Flip side to that argument, you can see in the video I basically spun all of 2nd gear even with the Nittos, so maybe 3rd gear start would've actually produced a better time - cut out one shift, and for sure no spin. If I were serious about the 1/2 mile stuff I'd have to bite the bullet and get a Mickey on the car. The ET Street R's seem a lot stickier from what I saw out there.
The run on video was my 163 mph run and I feel like I truly got everything out of the car that I could have that day including hitting 5th just right. Even though I wanted a little better number, I got close to my 165 expectation, and I felt I left nothing on the table which made me feel good.
A couple comparisons, a brand new ZO6 with CAI and an exhaust ran 153 mph.
A 605whp c6z with Mickeys and skinnies up front and some weight reduction also ran a 163mph run as his best pass.

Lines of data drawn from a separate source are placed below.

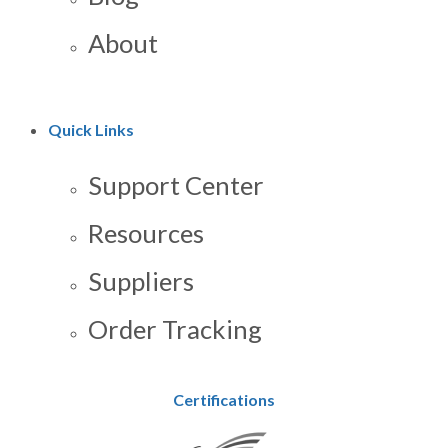
About
Quick Links
Support Center
Resources
Suppliers
Order Tracking
Certifications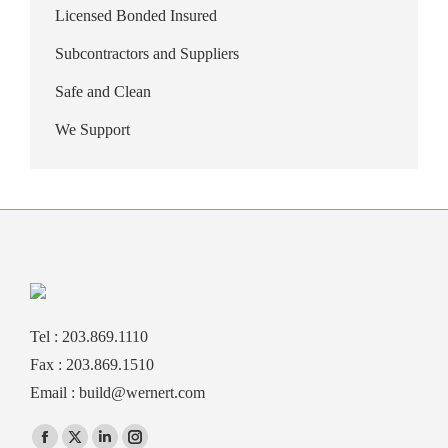
Licensed Bonded Insured
Subcontractors and Suppliers
Safe and Clean
We Support
Tel : 203.869.1110
Fax : 203.869.1510
Email :
build@wernert.com
Find us on: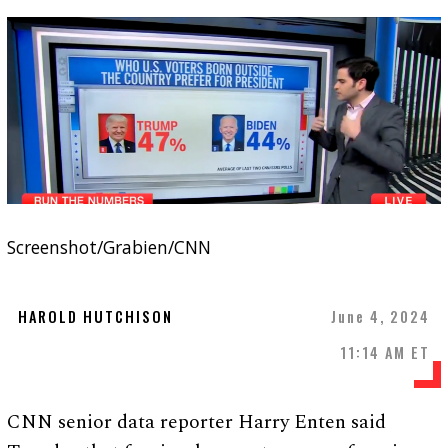
Screenshot/Grabien/CNN
HAROLD HUTCHISON
June 4, 2024
11:14 AM ET
CNN senior data reporter Harry Enten said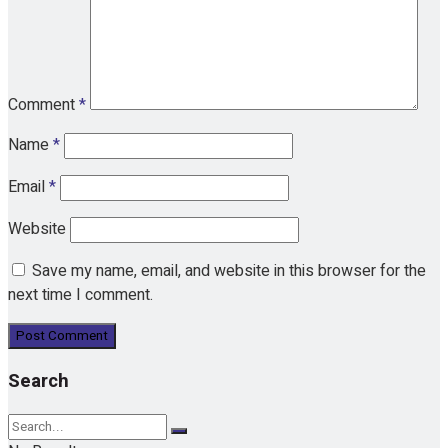
Comment
*
Name
*
Email
*
Website
Save my name, email, and website in this browser for the
next time I comment.
Search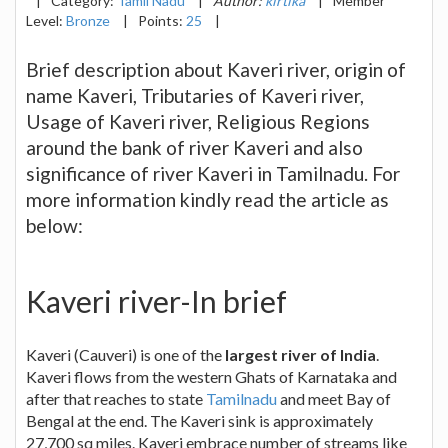
|
Category:
Tamil Nadu
|
Author:
kirtika
|
Member
Level:
Bronze
|
Points:
25
|
Brief description about Kaveri river, origin of
name Kaveri, Tributaries of Kaveri river,
Usage of Kaveri river, Religious Regions
around the bank of river Kaveri and also
significance of river Kaveri in Tamilnadu. For
more information kindly read the article as
below:
Kaveri river-In brief
Kaveri (Cauveri) is one of the
largest river of India
.
Kaveri flows from the western Ghats of Karnataka and
after that reaches to state
Tamilnadu
and meet Bay of
Bengal at the end. The Kaveri sink is approximately
27,700 sq miles. Kaveri embrace number of streams like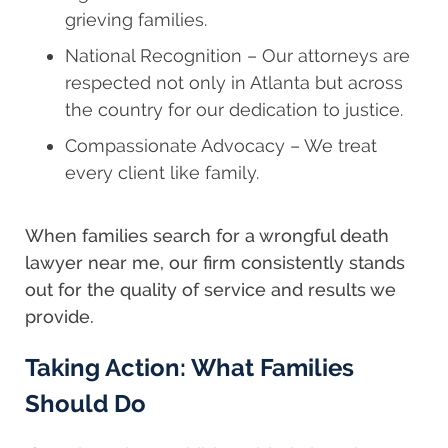
grieving families.
National Recognition – Our attorneys are
respected not only in Atlanta but across
the country for our dedication to justice.
Compassionate Advocacy – We treat
every client like family.
When families search for a wrongful death
lawyer near me, our firm consistently stands
out for the quality of service and results we
provide.
Taking Action: What Families
Should Do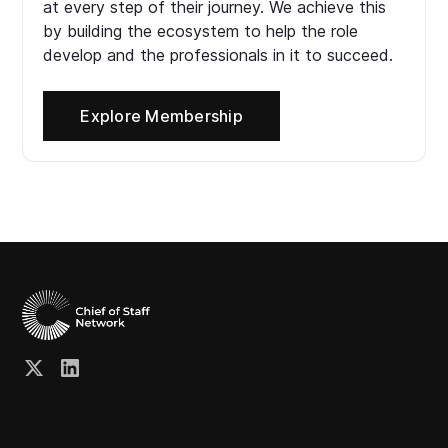
at every step of their journey. We achieve this
by building the ecosystem to help the role
develop and the professionals in it to succeed.
Explore Membership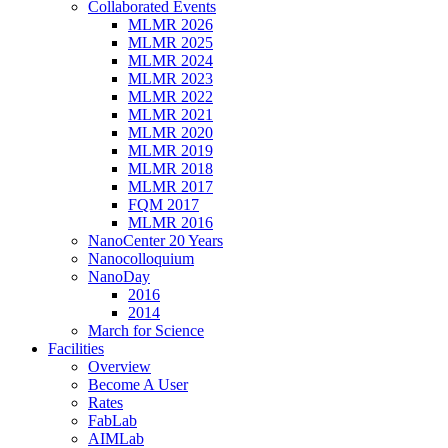
Collaborated Events
MLMR 2026
MLMR 2025
MLMR 2024
MLMR 2023
MLMR 2022
MLMR 2021
MLMR 2020
MLMR 2019
MLMR 2018
MLMR 2017
FQM 2017
MLMR 2016
NanoCenter 20 Years
Nanocolloquium
NanoDay
2016
2014
March for Science
Facilities
Overview
Become A User
Rates
FabLab
AIMLab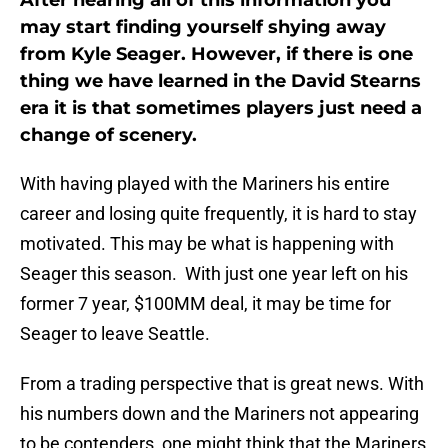
After hearing all of this information you
may start finding yourself shying away
from Kyle Seager. However, if there is one
thing we have learned in the David Stearns
era it is that sometimes players just need a
change of scenery.
With having played with the Mariners his entire
career and losing quite frequently, it is hard to stay
motivated. This may be what is happening with
Seager this season. With just one year left on his
former 7 year, $100MM deal, it may be time for
Seager to leave Seattle.
From a trading perspective that is great news. With
his numbers down and the Mariners not appearing
to be contenders, one might think that the Mariners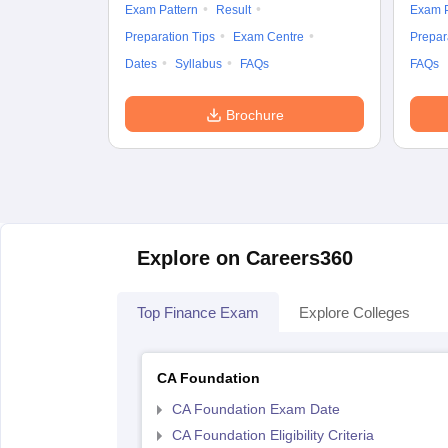
Exam Pattern
Result
Exam P
Preparation Tips
Exam Centre
Prepar
Dates
Syllabus
FAQs
FAQs
Brochure
Explore on Careers360
Top Finance Exam
Explore Colleges
CA Foundation
CA Foundation Exam Date
CA Foundation Eligibility Criteria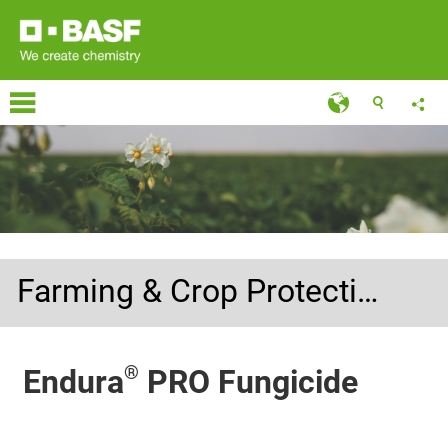
Farming & Crop Protection
®
Endura
PRO Fungicide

I've been having a nagging feeling that the engine has lost some performance from when I first put it together. The last few runs of the day ran slower by ~3-4mph too for no apparent reason, so that isn't helping lol. We had to do a quick and dirty plug wire repair when the conductor pulled out of the wire, so maybe the repair started failing. I'll do a leakdown when I change the plug wires out, but I'll probably just keep thrashing it until it gives me a more obvious reason to be concerned. For now it is giving me everything I need to have a blast, and is standing up to some pure torture.